#### TO DO:
The listing is to be repeated exactly, and its pictures are to be left out.

#### RECORDS FOR THIS TASK:
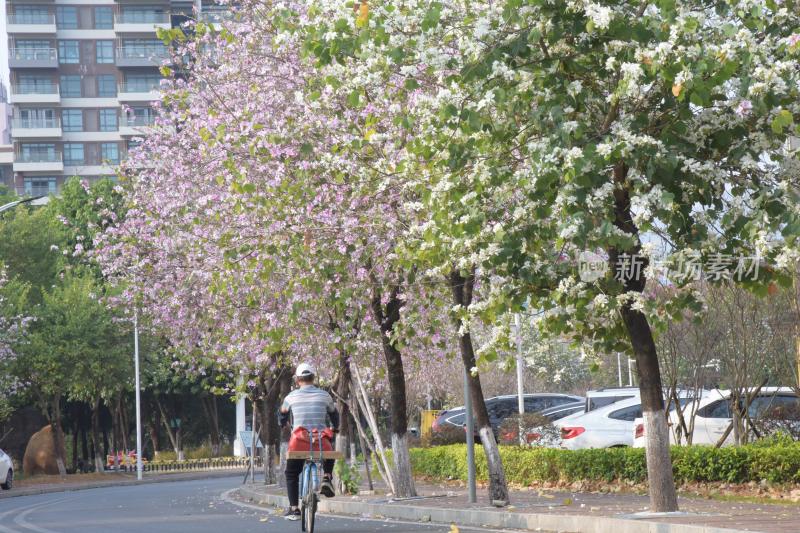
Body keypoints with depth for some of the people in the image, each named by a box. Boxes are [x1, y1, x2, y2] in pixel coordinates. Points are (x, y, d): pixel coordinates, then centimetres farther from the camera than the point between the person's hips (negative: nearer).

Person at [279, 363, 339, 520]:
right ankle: (327, 478, 10)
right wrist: (334, 429, 44)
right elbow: (334, 414, 25)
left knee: (291, 474, 21)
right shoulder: (324, 395, 9)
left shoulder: (292, 396, 6)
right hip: (321, 442, 1)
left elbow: (283, 414, 24)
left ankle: (294, 508, 11)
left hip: (299, 442, -1)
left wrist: (282, 426, 46)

#### ANSWER SPACE:
Body keypoints with depth for some of the people in the image, each named by a box. Boxes are [x1, y1, x2, y2] in pixel coordinates. Points are (x, y, d): pixel coordinates, then centimetres farther from the camera than the point between the person's hips (negative: nearer).

Person at [279, 363, 339, 520]:
right ankle: (327, 478, 10)
right wrist: (334, 429, 44)
right elbow: (334, 414, 25)
left knee: (291, 474, 21)
right shoulder: (324, 395, 9)
left shoulder: (292, 396, 6)
right hip: (321, 442, 1)
left elbow: (283, 414, 24)
left ankle: (294, 508, 11)
left hip: (299, 442, -1)
left wrist: (282, 426, 46)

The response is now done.